71 years ago on the 14 August 1944 Wellington aircraft from RAF Lossiemouth in Morayshire Scotland crashed killing all the crew of six the remains of the aircraft are spread out on high moorland near Bynack More in the Cairngorms. The Vickers Wellington HF816/A of 20 OTU took off from RAF Lossiemouth for a cross-country training exercise (night Navex). However, at 22.30hrs, the aircraft crashed on moorland close to An Lurg Grid Ref NJ 048097 —a hill due N of Bynack Móre.
I have used these crash sites during my days with the RAF Mountain Rescue as an insight into the history of the service and as a place to visit and remember those who died for us. These mountain sites especially the more remote crash sites are rarely visited and I try to visit when I can and remember those who gave so much for us. They are also tricky places to find at times especially in the depths of winter and are a somber place to visit. This site high in the Cairngorms can be a tricky crash site to find in bad weather and make an interesting navigational exercise for hill walkers. From the ridge that connects to Bynack More it is best to keep to the right hand side as you head to the featureless plateau of An Lurg through some big peat hags. In the wet or snow it can be a hard place to be, not easy walking away from paths.
It is covered in peat hags but these when dry are not too difficult but after this weeks rain it will be pretty wet. It is about just over a kilometer to the crash site from the Bynack More path about 2 plus hours walking. In bad weather this is a really tricky area for navigation and can make a very interesting challenge to find the Wellington Wreckage. It can be a bleak place rarely visited and has that feel about it as you arrive at the wreckage. There is a fair amount of it about, Landing gear and oxygen bottles, engines and part of the aircraft geodetic framework. We must never forget that these are tragic places where young men died. RAF Lossiemouth lost nearly 150 aircraft during the war!
The crew who died were:
- P/O Philip Lionel Bennett Paterson (23), Pilot, RAFVR. (Buried Elgin New Cemetery, Morayshire.)
- P/O Denis Henderson Rankin (24), W/Op. / Air Gnr., RAFVR. (Buried Carnmoney Cemetery East, Belfast.)
- Sgt James Michael Downey (21), Flt Engr., RAFVR. (Buried Leytonstone (St Patrick’s) Roman Catholic Cemetery.)
- Sgt Harold Tudhunter (22), Navigator, RAFVR. (Buried Whitehaven Cemetery, Cumbria.)
- Sgt Stephen Fraser (21), W/Op / Air Gnr., RAFVR. (Buried Lossiemouth Burial Ground, Morayshire.)
- Sgt Robert Arthur George Bailey (19), Air Gnr., RAFVR. (Buried Bungay Cemetery, Suffolk.)

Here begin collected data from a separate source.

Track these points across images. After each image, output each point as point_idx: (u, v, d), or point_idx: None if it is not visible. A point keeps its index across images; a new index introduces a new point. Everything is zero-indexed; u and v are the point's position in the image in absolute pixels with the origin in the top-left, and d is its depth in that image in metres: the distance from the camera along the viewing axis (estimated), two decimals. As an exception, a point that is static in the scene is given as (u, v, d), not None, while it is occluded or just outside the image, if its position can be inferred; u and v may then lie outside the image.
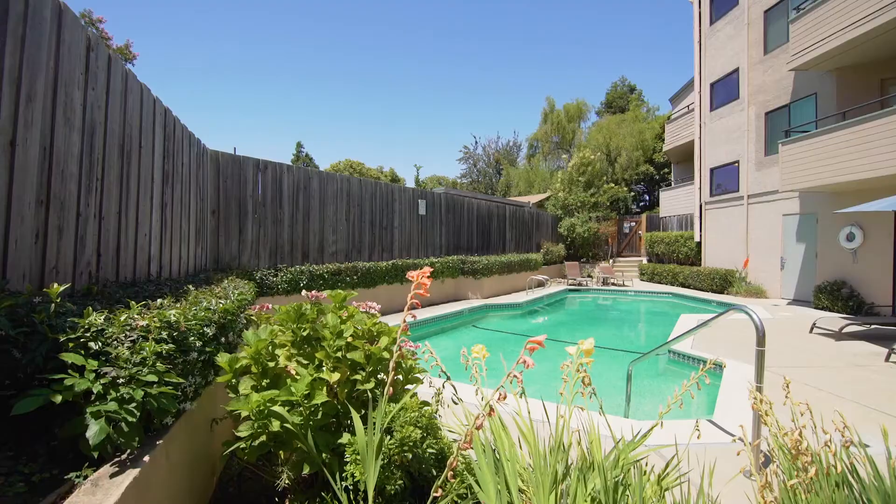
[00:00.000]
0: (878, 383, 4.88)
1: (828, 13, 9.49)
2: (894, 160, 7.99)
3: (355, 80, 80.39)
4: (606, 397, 5.14)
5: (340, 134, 79.88)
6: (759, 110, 13.01)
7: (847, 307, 9.73)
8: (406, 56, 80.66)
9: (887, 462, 1.59)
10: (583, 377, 1.81)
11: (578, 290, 15.32)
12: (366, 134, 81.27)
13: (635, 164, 29.53)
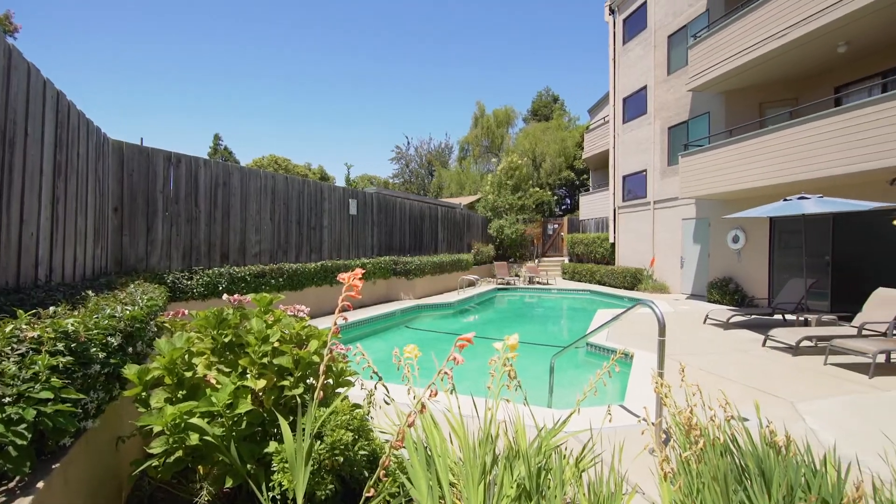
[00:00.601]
0: (756, 365, 5.67)
1: (718, 43, 10.82)
2: (769, 174, 9.31)
3: (280, 76, 76.59)
4: (532, 389, 5.42)
5: (264, 130, 75.63)
6: (664, 125, 14.46)
7: (733, 300, 11.15)
8: (337, 54, 78.44)
9: (759, 431, 1.88)
10: (508, 371, 1.92)
11: (507, 289, 15.93)
12: (292, 130, 77.74)
13: (558, 169, 31.33)
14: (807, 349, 6.36)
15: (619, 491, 1.65)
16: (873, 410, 4.05)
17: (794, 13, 8.86)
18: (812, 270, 9.65)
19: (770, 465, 1.73)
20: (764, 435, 1.79)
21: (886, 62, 9.21)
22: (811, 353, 6.17)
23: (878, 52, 9.25)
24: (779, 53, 9.51)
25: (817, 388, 4.70)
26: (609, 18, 17.60)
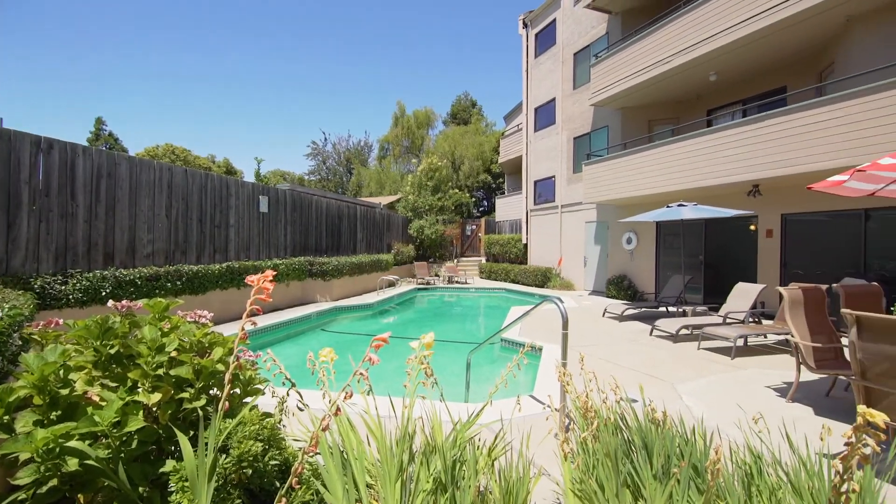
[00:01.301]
0: (644, 352, 6.39)
1: (615, 64, 11.99)
2: (656, 183, 10.53)
3: (177, 57, 69.39)
4: (451, 386, 5.55)
5: (158, 116, 67.97)
6: (570, 135, 15.66)
7: (627, 295, 12.43)
8: (246, 46, 73.04)
9: (643, 411, 2.14)
10: (425, 369, 1.96)
11: (427, 288, 16.09)
12: (193, 119, 70.87)
13: (476, 172, 32.37)
14: (684, 336, 7.31)
15: (526, 474, 1.78)
16: (733, 386, 4.79)
17: (676, 43, 10.13)
18: (689, 268, 11.11)
19: (652, 439, 1.98)
20: (647, 413, 2.05)
21: (746, 91, 10.92)
22: (688, 340, 7.11)
23: (740, 83, 10.94)
24: (664, 78, 10.82)
25: (692, 370, 5.43)
26: (523, 32, 18.61)
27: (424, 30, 77.82)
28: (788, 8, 7.91)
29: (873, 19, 7.71)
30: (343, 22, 74.44)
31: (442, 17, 77.70)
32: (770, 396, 4.43)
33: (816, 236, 8.85)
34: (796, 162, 7.63)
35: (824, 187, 4.03)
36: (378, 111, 77.63)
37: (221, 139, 72.41)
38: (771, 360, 5.98)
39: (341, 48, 75.20)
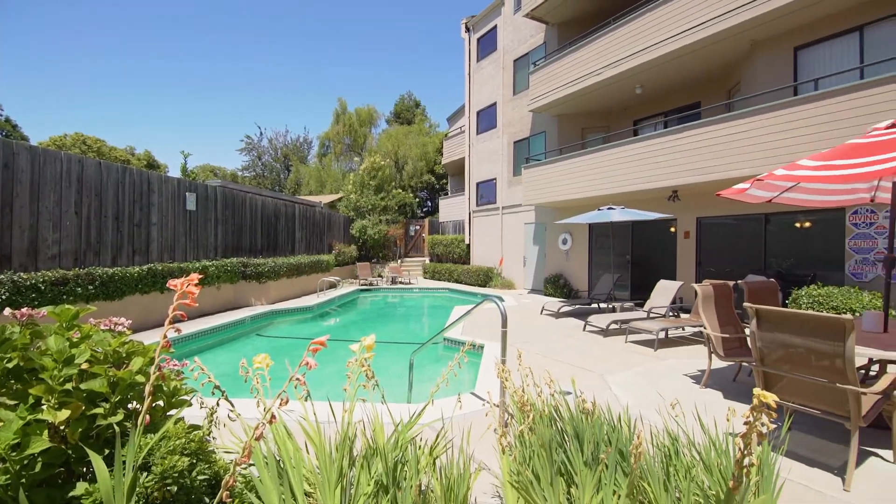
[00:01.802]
0: (578, 347, 6.76)
1: (551, 73, 12.55)
2: (588, 187, 11.16)
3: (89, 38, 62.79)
4: (395, 387, 5.51)
5: (66, 101, 61.09)
6: (510, 139, 16.16)
7: (563, 293, 13.05)
8: (178, 33, 67.67)
9: (575, 402, 2.27)
10: (366, 371, 1.95)
11: (370, 289, 15.86)
12: (107, 105, 64.47)
13: (420, 173, 32.40)
14: (614, 331, 7.82)
15: (466, 470, 1.82)
16: (655, 376, 5.20)
17: (606, 57, 10.81)
18: (618, 267, 11.90)
19: (583, 428, 2.11)
20: (578, 404, 2.18)
21: (667, 105, 11.89)
22: (617, 334, 7.61)
23: (662, 97, 11.89)
24: (596, 88, 11.50)
25: (620, 362, 5.83)
26: (465, 35, 18.92)
27: (366, 27, 76.59)
28: (701, 31, 8.74)
29: (773, 44, 8.72)
30: (282, 16, 71.28)
31: (384, 15, 76.94)
32: (687, 383, 4.87)
33: (726, 237, 9.84)
34: (709, 170, 8.45)
35: (730, 194, 4.51)
36: (318, 107, 75.28)
37: (142, 131, 66.52)
38: (688, 350, 6.56)
39: (279, 42, 71.99)
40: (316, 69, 73.69)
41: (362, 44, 76.70)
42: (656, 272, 10.79)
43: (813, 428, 3.59)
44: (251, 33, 69.35)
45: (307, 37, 73.38)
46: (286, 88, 72.75)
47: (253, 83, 71.24)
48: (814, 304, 6.91)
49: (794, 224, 8.58)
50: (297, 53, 73.34)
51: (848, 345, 2.71)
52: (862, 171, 3.16)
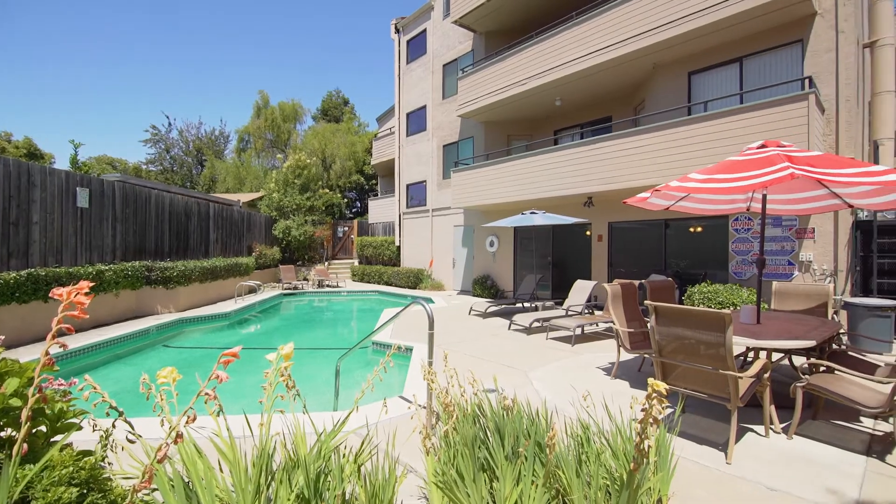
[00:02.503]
0: (504, 346, 7.02)
1: (478, 80, 12.94)
2: (513, 192, 11.66)
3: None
4: (321, 394, 5.33)
5: (-86, 72, 51.24)
6: (440, 142, 16.37)
7: (491, 294, 13.49)
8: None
9: (496, 399, 2.36)
10: (286, 381, 1.87)
11: (294, 293, 15.15)
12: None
13: (349, 172, 31.62)
14: (536, 329, 8.24)
15: (392, 474, 1.82)
16: (572, 370, 5.57)
17: (529, 68, 11.38)
18: (540, 268, 12.55)
19: (503, 424, 2.21)
20: (499, 401, 2.28)
21: (584, 117, 12.78)
22: (539, 332, 8.03)
23: (579, 109, 12.76)
24: (520, 98, 12.05)
25: (541, 359, 6.16)
26: (395, 36, 18.83)
27: (292, 20, 73.24)
28: (612, 52, 9.55)
29: (671, 68, 9.76)
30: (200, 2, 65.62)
31: (309, 8, 74.14)
32: (599, 376, 5.28)
33: (633, 240, 10.81)
34: (618, 179, 9.24)
35: (634, 202, 4.98)
36: (237, 99, 70.40)
37: (22, 115, 57.54)
38: (601, 344, 7.11)
39: (193, 22, 66.20)
40: (235, 56, 68.92)
41: (287, 36, 73.19)
42: (574, 272, 11.56)
43: (702, 410, 4.08)
44: (162, 9, 62.97)
45: (226, 24, 68.36)
46: (201, 76, 67.15)
47: (161, 67, 64.79)
48: (704, 299, 7.84)
49: (689, 229, 9.67)
50: (214, 38, 68.04)
51: (727, 336, 3.12)
52: (738, 184, 3.66)
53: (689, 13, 8.34)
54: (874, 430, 3.68)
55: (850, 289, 7.58)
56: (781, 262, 8.03)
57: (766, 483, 2.86)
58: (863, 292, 7.64)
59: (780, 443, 3.46)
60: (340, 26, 76.04)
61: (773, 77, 8.32)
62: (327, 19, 76.05)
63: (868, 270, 7.62)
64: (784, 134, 6.87)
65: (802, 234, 7.84)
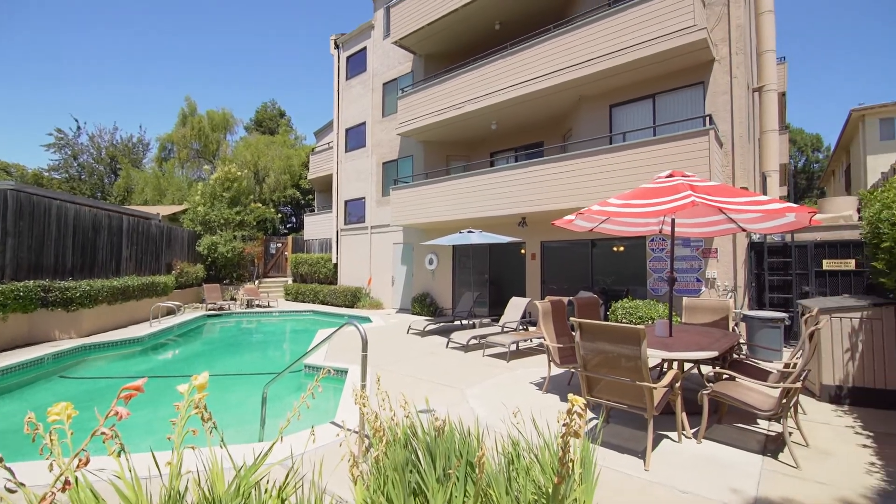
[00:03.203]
0: (442, 364, 7.03)
1: (418, 101, 13.18)
2: (451, 211, 11.88)
3: None
4: (247, 424, 4.99)
5: None
6: (380, 159, 16.35)
7: (430, 311, 13.50)
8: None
9: (428, 420, 2.36)
10: (200, 413, 1.74)
11: (220, 314, 14.14)
12: None
13: (283, 187, 30.45)
14: (474, 346, 8.36)
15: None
16: (507, 386, 5.70)
17: (466, 93, 11.81)
18: (478, 285, 12.82)
19: (435, 445, 2.21)
20: (431, 422, 2.28)
21: (518, 141, 13.41)
22: (476, 349, 8.14)
23: (514, 134, 13.38)
24: (458, 120, 12.43)
25: (478, 376, 6.24)
26: (334, 52, 18.70)
27: (226, 28, 70.18)
28: (542, 83, 10.21)
29: (595, 101, 10.58)
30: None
31: (245, 15, 71.63)
32: (532, 391, 5.45)
33: (564, 259, 11.42)
34: (548, 201, 9.77)
35: (561, 223, 5.30)
36: (160, 104, 65.62)
37: None
38: (535, 359, 7.36)
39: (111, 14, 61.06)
40: (160, 58, 64.42)
41: (220, 42, 69.90)
42: (510, 289, 11.93)
43: (624, 420, 4.34)
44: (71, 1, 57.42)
45: (150, 25, 63.87)
46: (119, 76, 61.81)
47: (71, 63, 58.81)
48: (626, 314, 8.43)
49: (613, 248, 10.41)
50: (137, 38, 63.23)
51: (642, 349, 3.37)
52: (650, 209, 4.03)
53: (607, 52, 9.16)
54: (768, 431, 4.13)
55: (747, 303, 8.54)
56: (691, 279, 8.87)
57: (680, 487, 3.10)
58: (758, 306, 8.64)
59: (691, 447, 3.77)
60: (277, 35, 74.10)
61: (681, 113, 9.32)
62: (263, 29, 73.83)
63: (762, 286, 8.65)
64: (690, 164, 7.69)
65: (708, 254, 8.75)
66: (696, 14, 8.18)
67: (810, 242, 8.12)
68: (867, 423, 4.25)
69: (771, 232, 5.96)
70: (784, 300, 8.34)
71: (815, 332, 3.65)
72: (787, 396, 3.56)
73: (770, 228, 5.12)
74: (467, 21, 12.59)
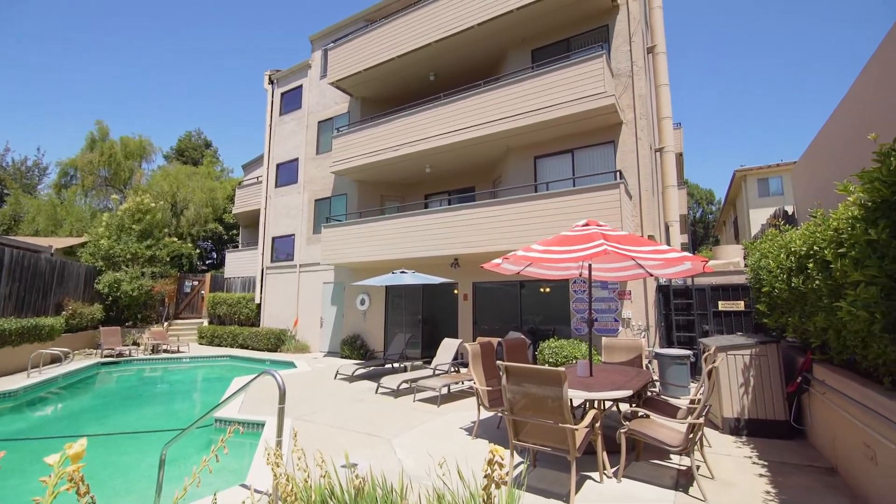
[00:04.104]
0: (370, 411, 6.72)
1: (353, 141, 13.28)
2: (384, 251, 11.81)
3: None
4: (140, 492, 4.35)
5: None
6: (311, 196, 16.00)
7: (360, 354, 13.00)
8: None
9: (347, 478, 2.22)
10: (77, 487, 1.49)
11: (118, 362, 12.51)
12: None
13: (205, 220, 28.50)
14: (405, 391, 8.12)
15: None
16: (436, 433, 5.56)
17: (401, 137, 12.13)
18: (411, 326, 12.65)
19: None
20: (350, 480, 2.14)
21: (451, 185, 13.87)
22: (407, 394, 7.91)
23: (448, 178, 13.84)
24: (393, 162, 12.64)
25: (407, 423, 6.04)
26: (268, 87, 18.44)
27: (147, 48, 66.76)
28: (471, 132, 10.81)
29: (521, 152, 11.34)
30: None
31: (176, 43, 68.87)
32: (461, 437, 5.36)
33: (495, 300, 11.70)
34: (480, 244, 10.09)
35: (489, 267, 5.49)
36: (66, 127, 59.65)
37: None
38: (466, 402, 7.29)
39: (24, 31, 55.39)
40: (67, 78, 59.10)
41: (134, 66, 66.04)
42: (443, 329, 11.91)
43: (550, 463, 4.39)
44: (-41, 16, 51.38)
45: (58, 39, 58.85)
46: (15, 91, 55.48)
47: (-48, 79, 51.84)
48: (553, 354, 8.74)
49: (540, 289, 10.88)
50: (44, 54, 57.69)
51: (563, 391, 3.49)
52: (568, 256, 4.31)
53: (530, 110, 9.98)
54: (679, 466, 4.39)
55: (658, 341, 9.25)
56: (609, 319, 9.47)
57: (600, 528, 3.15)
58: (667, 344, 9.38)
59: (611, 487, 3.88)
60: (210, 69, 71.77)
61: (596, 167, 10.27)
62: (193, 58, 71.27)
63: (670, 325, 9.44)
64: (604, 213, 8.41)
65: (623, 296, 9.45)
66: (606, 82, 9.24)
67: (707, 286, 9.09)
68: (762, 453, 4.68)
69: (673, 277, 6.62)
70: (689, 338, 9.15)
71: (712, 370, 4.02)
72: (693, 431, 3.84)
73: (672, 274, 5.68)
74: (403, 70, 13.14)
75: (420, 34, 12.06)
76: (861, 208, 3.04)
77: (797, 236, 4.56)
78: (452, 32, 11.46)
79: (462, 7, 11.34)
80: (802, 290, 4.28)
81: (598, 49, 9.81)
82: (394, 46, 12.57)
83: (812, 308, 4.19)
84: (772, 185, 24.24)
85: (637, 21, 10.24)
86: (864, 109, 5.98)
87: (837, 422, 4.11)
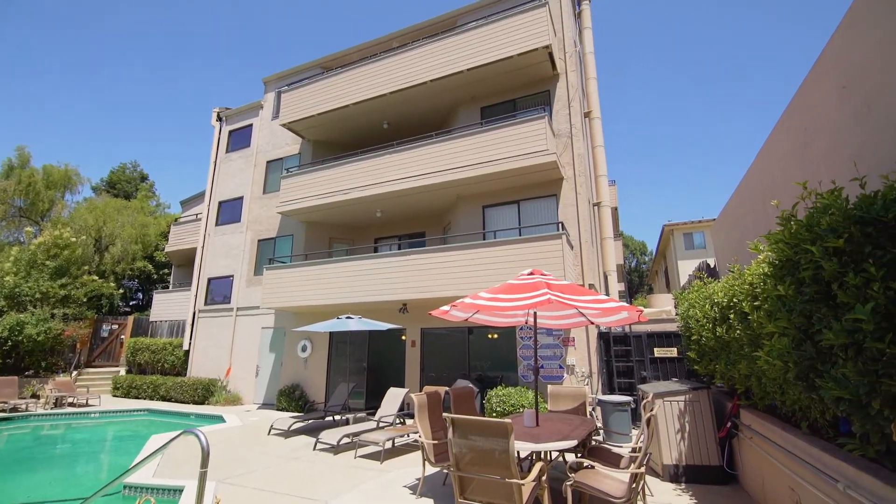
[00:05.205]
0: (305, 471, 6.20)
1: (302, 183, 13.12)
2: (330, 295, 11.43)
3: None
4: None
5: None
6: (255, 236, 15.38)
7: (299, 406, 12.13)
8: None
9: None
10: None
11: (11, 419, 10.81)
12: None
13: (132, 257, 26.32)
14: (345, 446, 7.59)
15: None
16: (378, 494, 5.20)
17: (352, 181, 12.16)
18: (355, 374, 12.10)
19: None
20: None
21: (402, 230, 13.91)
22: (349, 449, 7.41)
23: (398, 223, 13.89)
24: (343, 205, 12.56)
25: (346, 483, 5.61)
26: (216, 124, 18.01)
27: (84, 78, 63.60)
28: (421, 181, 11.08)
29: (470, 200, 11.70)
30: (-65, 19, 51.44)
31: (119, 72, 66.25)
32: (405, 495, 5.05)
33: (443, 346, 11.54)
34: (428, 289, 10.06)
35: (437, 314, 5.45)
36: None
37: None
38: (412, 457, 6.94)
39: (-80, 50, 50.69)
40: None
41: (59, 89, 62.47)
42: (390, 377, 11.47)
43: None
44: None
45: None
46: (-84, 115, 49.97)
47: None
48: (500, 402, 8.64)
49: (488, 335, 10.91)
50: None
51: (510, 443, 3.43)
52: (514, 304, 4.39)
53: (478, 162, 10.44)
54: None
55: (600, 388, 9.46)
56: (554, 366, 9.61)
57: (547, 593, 3.01)
58: (609, 390, 9.61)
59: (557, 544, 3.76)
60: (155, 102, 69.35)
61: (540, 218, 10.77)
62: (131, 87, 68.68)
63: (611, 372, 9.72)
64: (548, 261, 8.75)
65: (567, 343, 9.68)
66: (549, 141, 9.93)
67: (644, 333, 9.55)
68: (700, 501, 4.78)
69: (612, 325, 6.90)
70: (629, 384, 9.45)
71: (650, 418, 4.14)
72: (635, 481, 3.87)
73: (610, 322, 5.92)
74: (358, 117, 13.40)
75: (375, 85, 12.47)
76: (770, 266, 3.38)
77: (719, 288, 4.96)
78: (406, 86, 11.95)
79: (416, 63, 11.94)
80: (726, 338, 4.60)
81: (541, 111, 10.59)
82: (349, 94, 12.85)
83: (735, 356, 4.50)
84: (696, 239, 26.56)
85: (575, 89, 11.25)
86: (769, 175, 6.80)
87: (765, 466, 4.32)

Last years trip – We had a short drive to Glenmore after a leisurely start and wandered in the lovely walk past the green loch along the track to the site of the old Bynock Stables a bothy now gone. As always I should have cycled it but Yeni my companion was happy to walk and see how my back did. It is a grand walk and though it is only a few weeks since I have been out everything was so green and the heather just smelt of honey. It was surprisingly cold with a biting wind at times and we only met a couple of bikers on this lovely walk. The green loch as usual is a lovely spot and only 20 minutes from Glenmore it was in the past an oasis of peace for some of my many meetings there in the past. I would sneak out at times and have a lovely walk and get my head right. It was also a place to introduce past girlfriends to the mountains as Bynock Mor is a great mountain to start on or finish a relationship!
We stopped as usual at the site of the old Bynock Stables a place I have been glad to see on many a rescue. Strath Nethy is a remote place in winter and many make the epic navigation mistake and end up in this wild place. It is one of these places and was looking great yesterday with the hills looking green and peaceful. The path from here can take you into the wilds of the Cairngorms and we followed the good path up on to the main ridge of Bynock Mor stopping to put the shorts away as it was getting cold in the wind.
From the ridge it is best to keep to the right hand side as you head to the featureless plateau of An Lurg. It is covered in peat hags but these were dry and it is about just over a kilometer to the crash site that we were heading to. In bad weather this is a really tricky area for navigation and can make a very interesting challenge to find the Wellington Wreckage. (Well worth a visit) This aircraft a Vickers Wellington HF16/A of 20 OTU took off from RAF Lossiemouth on a cross – country training Exercise and crashed on the plateau on An Lurg. It crashed on 14 August 1944 all on board were killed. The wreckage is widely scattered, parts that can be seen are the oxygen bottles, landing gear, engines and part of the aircraft geodetic framework. We must never forget that these are tragic places where young men died. RAF Lossiemouth lost nearly 150 aircraft during the war! How many lives?
The rough ground across the plateau was hard going and I took it slowly,in and out of the peat hags. Soon we were there and only at the last-minute saw the wreckage hidden by the ontours of the ground.. We spent about an hour at the site it is a moving place especially on this anniversary in this bleak high moor. I always take time and leave a wee cross at the site and think of the tragedy on the families and the lives that were lost and the effect on the families and those who recovered the crew.
It was soon time to head back here we are surrounded by the great peaks of the Cairngorms and our thoughts. We weaved in and out of the Peat hags each in our own thoughts and were soon back on the path and heading home. We met a few walkers heading for the Munro Bynock Moor oblivious to where or what we had been up to.
I wrote this last year when I was pretty ill it was a hard day on the hill and I got through it with help of my mates. I was pretty tired when I got home and got a great email from a relative whose father was on the aircraft and was tragically killed in the crash. He was born 6 weeks after the crash and never met his father. On this 70 th anniversary he visited his Dad’s grave and his sons saw my blog on the internet. He was very pleased we had visited the site a place he has never been and in the next few months has plans to pay his first visit to the site with me and his sons.
It will be a moving trip for us all. Lest We Forget.